▸ **What the task asks**
Please restate every line below exactly, without any pictures.

Data provided: Begin

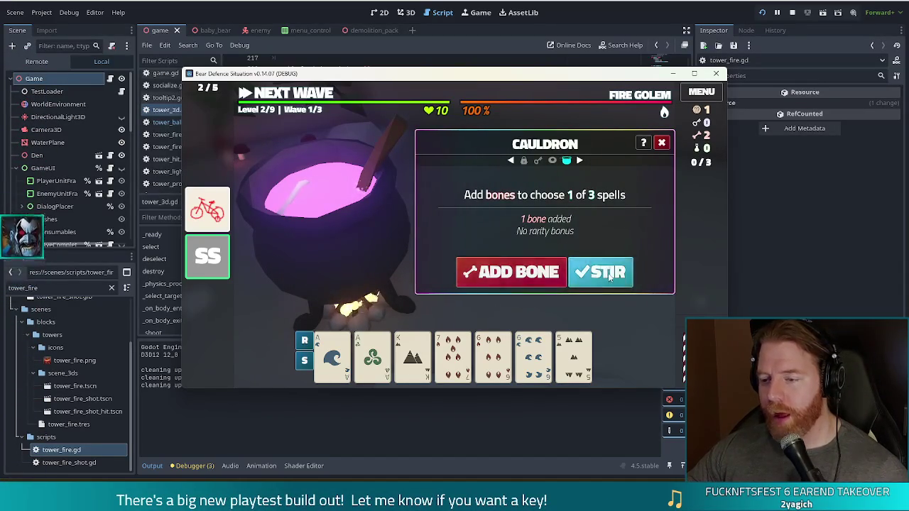
{"action": "left_click", "coordinate": [604, 276]}
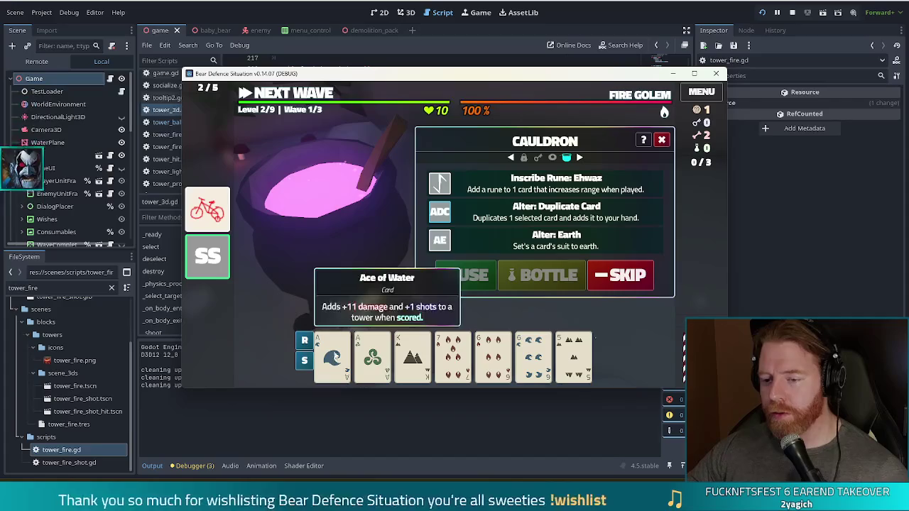
{"action": "left_click", "coordinate": [332, 357]}
{"action": "left_click", "coordinate": [526, 220]}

Data provided: End

▸ **Finished task**
{"action": "left_click", "coordinate": [604, 276]}
{"action": "left_click", "coordinate": [332, 357]}
{"action": "left_click", "coordinate": [526, 220]}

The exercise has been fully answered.